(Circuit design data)
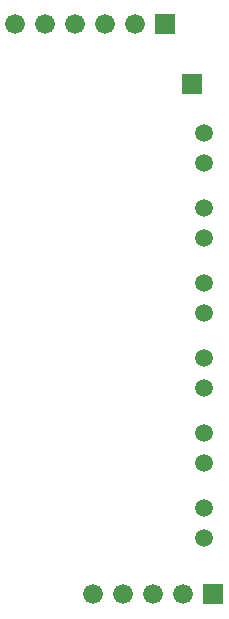
<source format=gbs>
%FSLAX46Y46*%
G04 Gerber Fmt 4.6, Leading zero omitted, Abs format (unit mm)*
G04 Created by KiCad (PCBNEW (2014-09-30 BZR 5157)-product) date 07/10/2014 19:43:52*
%MOMM*%
G01*
G04 APERTURE LIST*
%ADD10C,0.100000*%
%ADD11R,1.676400X1.676400*%
%ADD12C,1.676400*%
%ADD13C,1.500000*%
G04 APERTURE END LIST*
D10*
D11*
X127000000Y-127000000D03*
D12*
X124460000Y-127000000D03*
X121920000Y-127000000D03*
X119380000Y-127000000D03*
X116840000Y-127000000D03*
X114300000Y-127000000D03*
D11*
X131064000Y-175260000D03*
D12*
X128524000Y-175260000D03*
X125984000Y-175260000D03*
X123444000Y-175260000D03*
X120904000Y-175260000D03*
D13*
X130302000Y-170497500D03*
X130302000Y-167957500D03*
X130302000Y-164147500D03*
X130302000Y-161607500D03*
X130302000Y-157797500D03*
X130302000Y-155257500D03*
X130302000Y-151447500D03*
X130302000Y-148907500D03*
X130302000Y-145097500D03*
X130302000Y-142557500D03*
X130302000Y-138747500D03*
X130302000Y-136207500D03*
D11*
X129286000Y-132080000D03*
M02*

</source>
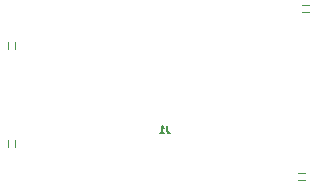
<source format=gbr>
G04 #@! TF.GenerationSoftware,KiCad,Pcbnew,5.1.2*
G04 #@! TF.CreationDate,2019-06-28T20:41:13-07:00*
G04 #@! TF.ProjectId,bow-tie.svg.2019_06_28_19_52_47.0,626f772d-7469-4652-9e73-76672e323031,rev?*
G04 #@! TF.SameCoordinates,Original*
G04 #@! TF.FileFunction,Legend,Bot*
G04 #@! TF.FilePolarity,Positive*
%FSLAX46Y46*%
G04 Gerber Fmt 4.6, Leading zero omitted, Abs format (unit mm)*
G04 Created by KiCad (PCBNEW 5.1.2) date 2019-06-28 20:41:13*
%MOMM*%
%LPD*%
G04 APERTURE LIST*
%ADD10C,0.120000*%
%ADD11C,0.127000*%
G04 APERTURE END LIST*
D10*
X-13289000Y-3891000D02*
X-13289000Y-4491000D01*
X-13889000Y-3891000D02*
X-13889000Y-4491000D01*
X-13289000Y3764000D02*
X-13289000Y4364000D01*
X-13889000Y3764000D02*
X-13889000Y4364000D01*
X11003000Y7539000D02*
X11603000Y7539000D01*
X11003000Y6939000D02*
X11603000Y6939000D01*
X10622000Y-7285000D02*
X11222000Y-7285000D01*
X10622000Y-6685000D02*
X11222000Y-6685000D01*
D11*
X-431800Y-2714171D02*
X-431800Y-3149600D01*
X-402771Y-3236685D01*
X-344714Y-3294742D01*
X-257628Y-3323771D01*
X-199571Y-3323771D01*
X-1041400Y-3323771D02*
X-693057Y-3323771D01*
X-867228Y-3323771D02*
X-867228Y-2714171D01*
X-809171Y-2801257D01*
X-751114Y-2859314D01*
X-693057Y-2888342D01*
M02*

</source>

*Work request:* Take the entries above and restate them word for word, minus their images.

*Task output:*
<source format=gbs>
%FSLAX46Y46*%
G04 Gerber Fmt 4.6, Leading zero omitted, Abs format (unit mm)*
G04 Created by KiCad (PCBNEW (2014-09-30 BZR 5157)-product) date 07/10/2014 19:43:52*
%MOMM*%
G01*
G04 APERTURE LIST*
%ADD10C,0.100000*%
%ADD11R,1.676400X1.676400*%
%ADD12C,1.676400*%
%ADD13C,1.500000*%
G04 APERTURE END LIST*
D10*
D11*
X127000000Y-127000000D03*
D12*
X124460000Y-127000000D03*
X121920000Y-127000000D03*
X119380000Y-127000000D03*
X116840000Y-127000000D03*
X114300000Y-127000000D03*
D11*
X131064000Y-175260000D03*
D12*
X128524000Y-175260000D03*
X125984000Y-175260000D03*
X123444000Y-175260000D03*
X120904000Y-175260000D03*
D13*
X130302000Y-170497500D03*
X130302000Y-167957500D03*
X130302000Y-164147500D03*
X130302000Y-161607500D03*
X130302000Y-157797500D03*
X130302000Y-155257500D03*
X130302000Y-151447500D03*
X130302000Y-148907500D03*
X130302000Y-145097500D03*
X130302000Y-142557500D03*
X130302000Y-138747500D03*
X130302000Y-136207500D03*
D11*
X129286000Y-132080000D03*
M02*

</source>
<source format=gbr>
G04 #@! TF.GenerationSoftware,KiCad,Pcbnew,5.1.2*
G04 #@! TF.CreationDate,2019-06-28T20:41:13-07:00*
G04 #@! TF.ProjectId,bow-tie.svg.2019_06_28_19_52_47.0,626f772d-7469-4652-9e73-76672e323031,rev?*
G04 #@! TF.SameCoordinates,Original*
G04 #@! TF.FileFunction,Legend,Bot*
G04 #@! TF.FilePolarity,Positive*
%FSLAX46Y46*%
G04 Gerber Fmt 4.6, Leading zero omitted, Abs format (unit mm)*
G04 Created by KiCad (PCBNEW 5.1.2) date 2019-06-28 20:41:13*
%MOMM*%
%LPD*%
G04 APERTURE LIST*
%ADD10C,0.120000*%
%ADD11C,0.127000*%
G04 APERTURE END LIST*
D10*
X-13289000Y-3891000D02*
X-13289000Y-4491000D01*
X-13889000Y-3891000D02*
X-13889000Y-4491000D01*
X-13289000Y3764000D02*
X-13289000Y4364000D01*
X-13889000Y3764000D02*
X-13889000Y4364000D01*
X11003000Y7539000D02*
X11603000Y7539000D01*
X11003000Y6939000D02*
X11603000Y6939000D01*
X10622000Y-7285000D02*
X11222000Y-7285000D01*
X10622000Y-6685000D02*
X11222000Y-6685000D01*
D11*
X-431800Y-2714171D02*
X-431800Y-3149600D01*
X-402771Y-3236685D01*
X-344714Y-3294742D01*
X-257628Y-3323771D01*
X-199571Y-3323771D01*
X-1041400Y-3323771D02*
X-693057Y-3323771D01*
X-867228Y-3323771D02*
X-867228Y-2714171D01*
X-809171Y-2801257D01*
X-751114Y-2859314D01*
X-693057Y-2888342D01*
M02*

</source>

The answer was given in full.